Cook County, which includes the suburban areas around Chicago and the city itself, repealed a controversial soda tax on a 15 to 2 vote Wednesday. The move comes in the wake of a major backlash from the industry, store owners, and public health groups.
The tax’ proponents argued that repealing the tax would create a $200-million gap in the county’s budget for the next fiscal year, which starts December 1. Supports also think a soda tax could curb the consumption of the unhealthy beverages.
Tax opponents hailed the decision noting that a soda tax would not be enough to fight obesity but it would surely impact low-income consumers. A spokesman for the American Beverage Association noted that soda taxes are losing momentum. The association blasted beverage taxes as a “money grab” disguised as a public health measure.
The American Heart Association, on the other hand, accused the soda industry of misleading authorities with “false claims just to get rid of the tax. The group’s chief executive Nancy Brown thinks the industry sacrifices the health of kids and their families for the sake of its profits.
The AHA pledged to continue its push for soda taxes nationwide.

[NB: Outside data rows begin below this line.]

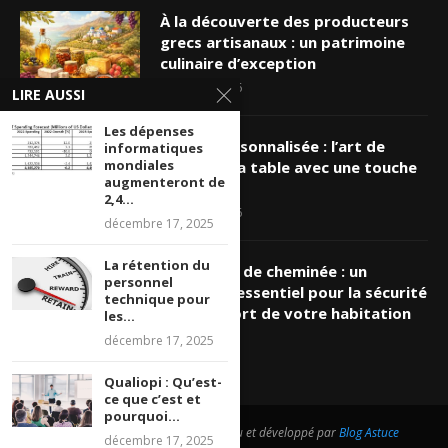
À la découverte des producteurs
grecs artisanaux : un patrimoine
culinaire d’exception
mars 19, 2026
LIRE AUSSI
Les dépenses
Nappe personnalisée : l’art de
informatiques
mondiales
sublimer sa table avec une touche
augmenteront de
unique
2,4...
mars 16, 2026
décembre 17, 2025
La rétention du
Ramonage de cheminée : un
personnel
entretien essentiel pour la sécurité
technique pour
et le confort de votre habitation
les...
mars 8, 2026
décembre 17, 2025
Qualiopi : Qu’est-
ce que c’est et
pourquoi...
@2026 - Tous droits réservés. Conçu et développé par
Blog Astuce
décembre 17, 2025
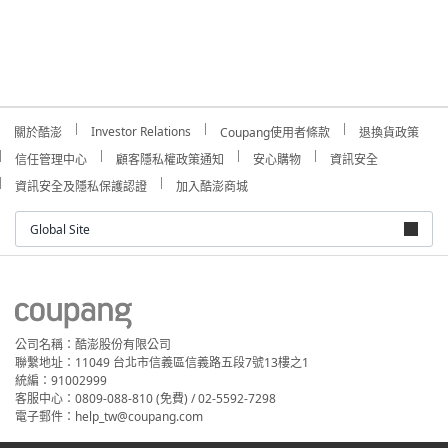
Investor Relations
關於酷澎
Coupang使用者條款
退換貨政策
信任管理中心
顧客隱私權政策通知
安心購物
資訊安全
資訊安全及隱私保護認證
加入酷澎商城
Global Site
公司名稱：酷澎股份有限公司
聯繫地址：11049 台北市信義區信義路五段7號13樓之1
統編：91002999
客服中心：0809-088-810 (免費) / 02-5592-7298
電子郵件：help_tw@coupang.com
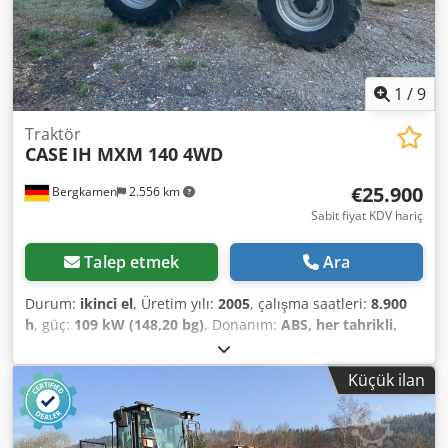
1
/
9
Traktör
CASE
IH MXM 140 4WD
€25.900
Bergkamen
2.556 km
Sabit fiyat KDV hariç
Talep etmek
Ara
Durum:
ikinci el
, Üretim yılı:
2005
, çalışma saatleri:
8.900
h
, güç:
109 kW (148,20 bg)
, Donanım:
ABS, her tahrikli,
kabin, klima
, Ölü ağırlık: 5.868 kg Uzunluk: 4.692 mm
Genişlik: 2.507 mm Yükseklik: 2.997 mm Dingil mesafesi:
Küçük ilan
2.723 mm Anma gücü: 105,9 kW, 144 hp Anma hızı: 2.200
rpm Djdpfx Ajwlmt Iomyeck Silindir sayısı: 6 Deplasman:
7.480 cm³ Tork artışı: 51.3 Dört tekerlekten çekiş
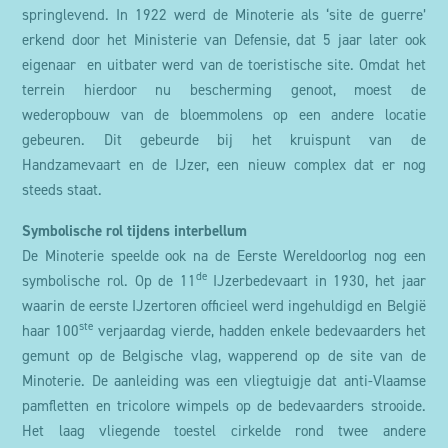
springlevend. In 1922 werd de Minoterie als ‘site de guerre’
erkend door het Ministerie van Defensie, dat 5 jaar later ook
eigenaar en uitbater werd van de toeristische site. Omdat het
terrein hierdoor nu bescherming genoot, moest de
wederopbouw van de bloemmolens op een andere locatie
gebeuren. Dit gebeurde bij het kruispunt van de
Handzamevaart en de IJzer, een nieuw complex dat er nog
steeds staat.
Symbolische rol tijdens interbellum
De Minoterie speelde ook na de Eerste Wereldoorlog nog een
de
symbolische rol. Op de 11
IJzerbedevaart in 1930, het jaar
waarin de eerste IJzertoren officieel werd ingehuldigd en België
ste
haar 100
verjaardag vierde, hadden enkele bedevaarders het
gemunt op de Belgische vlag, wapperend op de site van de
Minoterie. De aanleiding was een vliegtuigje dat anti-Vlaamse
pamfletten en tricolore wimpels op de bedevaarders strooide.
Het laag vliegende toestel cirkelde rond twee andere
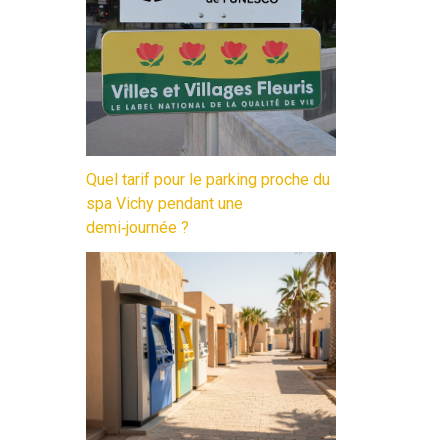
Quel tarif pour le parking proche du
spa Vichy pendant une
demi‑journée ?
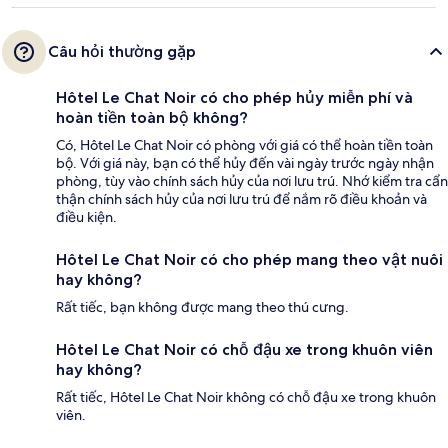
Câu hỏi thường gặp
Hôtel Le Chat Noir có cho phép hủy miễn phí và
hoàn tiền toàn bộ không?
Có, Hôtel Le Chat Noir có phòng với giá có thể hoàn tiền toàn
bộ. Với giá này, bạn có thể hủy đến vài ngày trước ngày nhận
phòng, tùy vào chính sách hủy của nơi lưu trú. Nhớ kiểm tra cẩn
thận chính sách hủy của nơi lưu trú để nắm rõ điều khoản và
điều kiện.
Hôtel Le Chat Noir có cho phép mang theo vật nuôi
hay không?
Rất tiếc, bạn không được mang theo thú cưng.
Hôtel Le Chat Noir có chỗ đậu xe trong khuôn viên
hay không?
Rất tiếc, Hôtel Le Chat Noir không có chỗ đậu xe trong khuôn
viên.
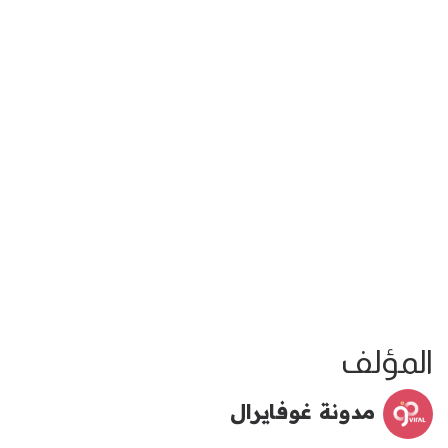
المؤلف
مدونة غوفايرال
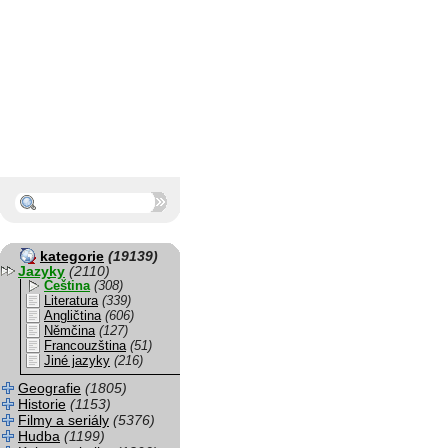
kategorie
(19139)
Jazyky
(2110)
Čeština
(308)
Literatura
(339)
Angličtina
(606)
Němčina
(127)
Francouzština
(51)
Jiné jazyky
(216)
Geografie
(1805)
Historie
(1153)
Filmy a seriály
(5376)
Hudba
(1199)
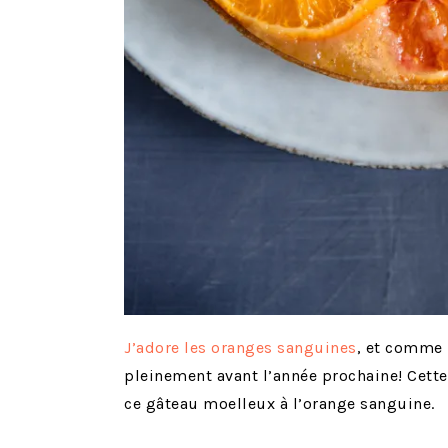
J’adore les oranges sanguines
, et comme l
pleinement avant l’année prochaine! Cette
ce gâteau moelleux à l’orange sanguine.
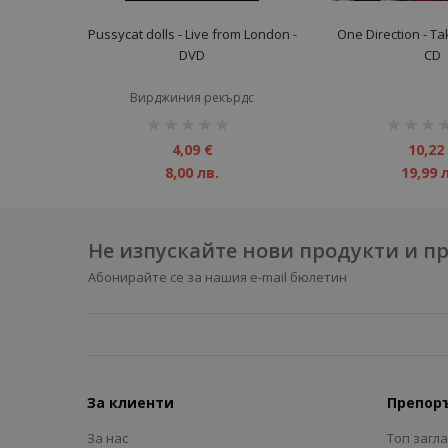
Pussycat dolls - Live from London -
One Direction - T
DVD
CD
Вирджиния рекърдс
рейтинг:
рейтинг:
1%
1%
4,09 €
10,22
8,00 лв.
19,99 
Не изпускайте нови продукти и 
Абонирайте се за нашия e-mail бюлетин
За клиенти
Препор
За нас
Топ загл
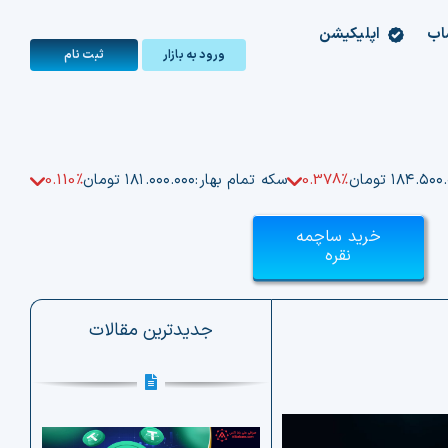
اب
اپلیکیشن
ورود به بازار
ثبت‌ نام
۱۸۴.۵۰ تومان
0.378%
سکه تمام بهار:
۱۸۱.۰۰۰.۰۰۰ تومان
0.110%
خرید ساچمه
نقره
جدیدترین مقالات
ت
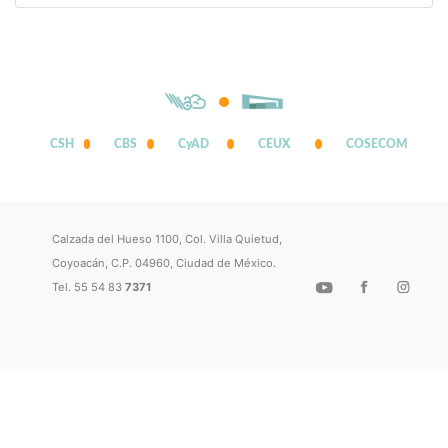
CSH
CBS
CyAD
CEUX
COSECOM
Calzada del Hueso 1100, Col. Villa Quietud,
Coyoacán, C.P. 04960, Ciudad de México.
Tel. 55 54 83
7371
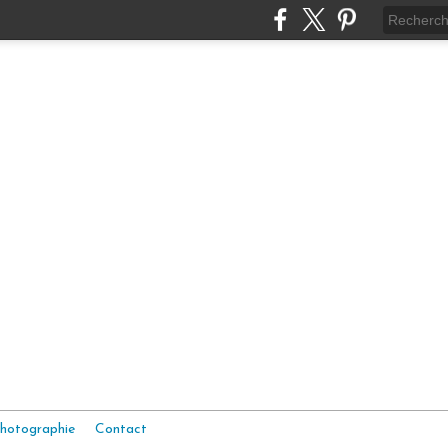
hotographie
Contact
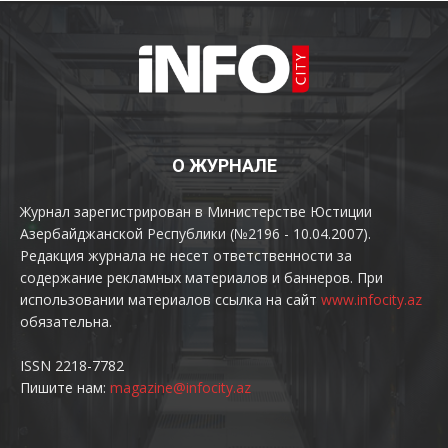
О ЖУРНАЛЕ
Журнал зарегистрирован в Министерстве Юстиции
Азербайджанской Республики (№2196 - 10.04.2007).
Редакция журнала не несет ответственности за
содержание рекламных материалов и баннеров. При
использовании материалов ссылка на сайт
www.infocity.az
обязательна.
ISSN 2218-7782
Пишите нам:
magazine@infocity.az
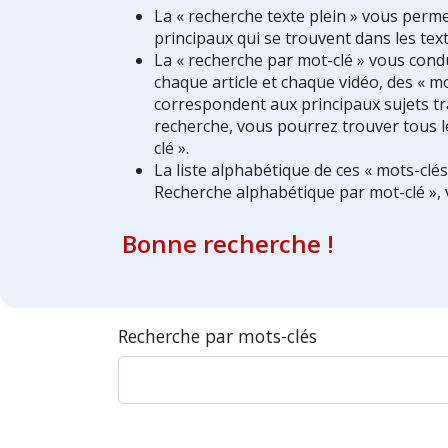
La « recherche texte plein » vous perm
principaux qui se trouvent dans les text
La « recherche par mot-clé » vous condui
chaque article et chaque vidéo, des « mo
correspondent aux principaux sujets tra
recherche, vous pourrez trouver tous l
clé ».
La liste alphabétique de ces « mots-clé
Recherche alphabétique par mot-clé », 
Bonne recherche !
Recherche par mots-clés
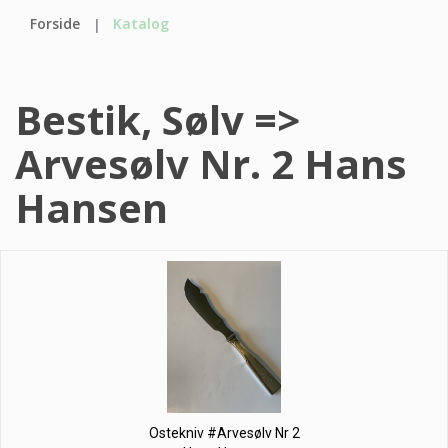
Forside
Katalog
Bestik, Sølv =>
Arvesølv Nr. 2 Hans
Hansen
Ostekniv #Arvesølv Nr 2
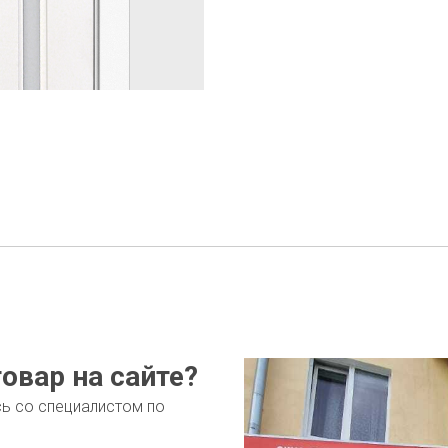
овар на сайте?
сь со специалистом по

Other Municipalities Eye Soda Taxes
Cook County is not the only jurisdiction to impose a beverage tax, Berkeley, CA, Boulder, CO, Philadelphia, PA, San Francisco, and Seattle all plan to roll out similar measures starting January 1.
When reached for comment, Cook County board members weren’t available. A spokesperson explained that the officials were busy with a full-panel meeting. The board’s president Toni Preckwinkle, who pushed for the tax, said that commissioners should choose the county’s direction on revenue. “I respect their authority to do so,” she added.
Local retailers and the industry warned of lost sales and possible firings linked to the soda tax. The Can the Tax Coalition, an industry-funded group that fought the measure, reported that some in-store sales of sugary drinks plunged after the tax was rolled out on August 2.